From 7fea3c4956670671263e4a8f01b37093e5a0a10b Mon Sep 17 00:00:00 2001
From: Suzana <SuzanaK@users.noreply.github.com>
Date: Sun, 11 May 2014 16:03:27 -0700
Subject: [PATCH] Fork of code from ScraperWiki at
 https://classic.scraperwiki.com/scrapers/radio_renner_playlist_bremen4/

---
 .gitignore     |  2 ++
 README.textile |  1 +
 scraper.py     | 58 ++++++++++++++++++++++++++++++++++++++++++++++++++
 3 files changed, 61 insertions(+)
 create mode 100644 .gitignore
 create mode 100644 README.textile
 create mode 100644 scraper.py

diff --git a/.gitignore b/.gitignore
new file mode 100644
index 0000000..66d464d
--- /dev/null
+++ b/.gitignore
@@ -0,0 +1,2 @@
+# Ignore output of scraper
+data.sqlite
diff --git a/README.textile b/README.textile
new file mode 100644
index 0000000..f54b5b1
--- /dev/null
+++ b/README.textile
@@ -0,0 +1 @@
+This scraper collects the weekly playlist of the radio show "Radio Renner" of the radio station Bremen4. 

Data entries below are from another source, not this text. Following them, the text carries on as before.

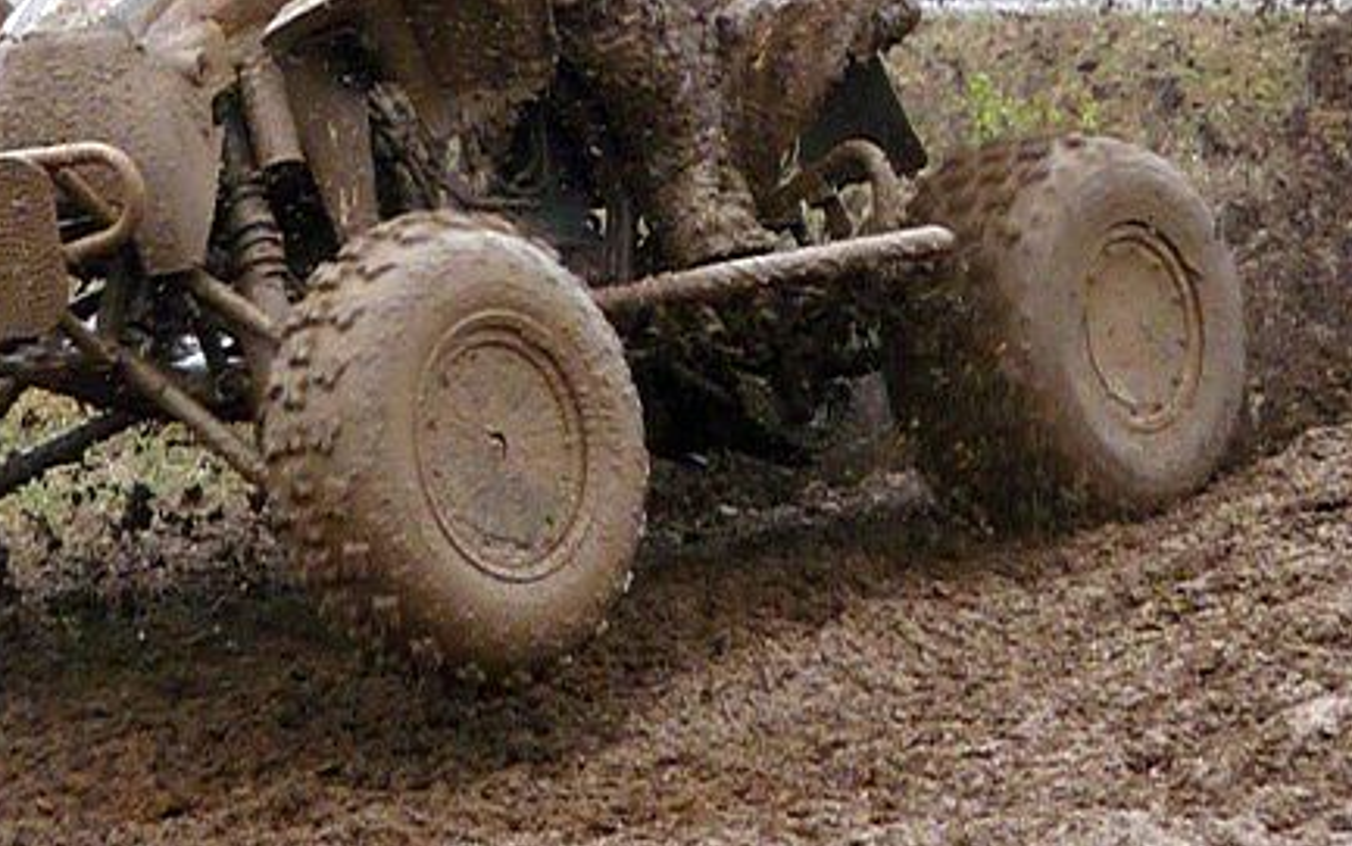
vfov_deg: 2.4
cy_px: -41
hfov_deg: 3.8
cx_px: 606
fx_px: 20200
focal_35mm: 548
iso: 500
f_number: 4.9
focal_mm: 47
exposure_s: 1/800
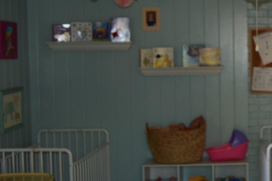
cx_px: 295
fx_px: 498
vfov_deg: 20.5
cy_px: 70
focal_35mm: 66
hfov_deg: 28.0
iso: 400
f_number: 4
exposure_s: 1/60
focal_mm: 18
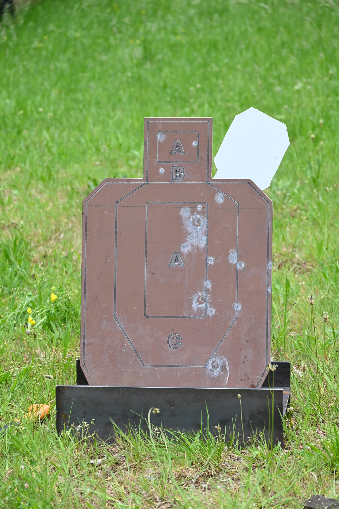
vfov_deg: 16.1
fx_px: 1801
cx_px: 170
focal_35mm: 128
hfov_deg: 10.8
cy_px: 254
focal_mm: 85
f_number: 5
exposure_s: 1/250
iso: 220
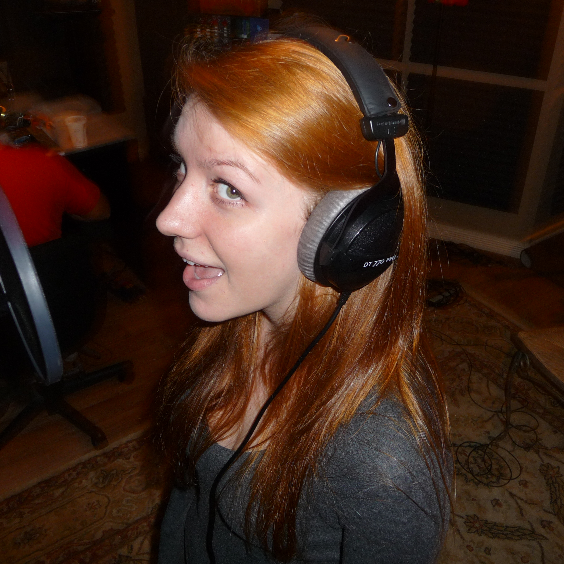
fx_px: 627
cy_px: 275
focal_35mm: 34
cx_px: 316
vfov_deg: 48.4
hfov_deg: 48.3
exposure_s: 1/30
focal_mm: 4.7
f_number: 3.3
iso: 100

\ No newline at end of file
diff --git a/scraper.py b/scraper.py
new file mode 100644
index 0000000..31ab5a7
--- /dev/null
+++ b/scraper.py
@@ -0,0 +1,58 @@
+import scraperwiki
+import urllib 
+from bs4 import BeautifulSoup
+
+
+url = 'http://www.radiobremen.de/bremenvier/musik/playlists/radiorenner104.html'
+# webseite oeffnen
+fh = urllib.urlopen(url)
+# webseite einlesen
+html = fh.read()
+soup = BeautifulSoup(html)
+
+def scrape_playlist():
+
+  tab = soup.select('.top44_table')
+  if tab:
+    tr = tab[0].find_all('tr')
+  else:
+    print "Tabelle nicht gefunden"
+    return 
+
+  if not tr:
+    print "Tabellenzeilen nicht gefunden"
+    return
+
+  headlines =  soup.find_all('h2')
+  if headlines:
+    datum = headlines[0].text
+    datum = datum.replace('Radio Renner mit Tim Renner vom ', '')
+
+  else: 
+    print "Datum nicht gefunden"
+    return 
+
+  for row in tr[1:]:
+
+    entry = {}
+    entry['Datum'] = datum 
+    feld1 = row.find_next('td', 'top44_table_zelle')
+    feld2 = feld1.find_next_sibling()
+    if feld2:
+        interpret = feld2.text
+        entry['Interpret'] = interpret 
+    feld3 = feld2.find_next_sibling()
+    if feld3:
+        titel = feld3.text 
+        entry['Titel'] = titel 
+        entry['ID'] = interpret + " - " + titel
+        
+        scraperwiki.sqlite.save(unique_keys=['ID'], data=entry, table_name="Playlist Radio Renner Bremen4")
+
+    else:
+        print "Titel nicht gefunden"
+
+## MAIN ## 
+scrape_playlist()
+
+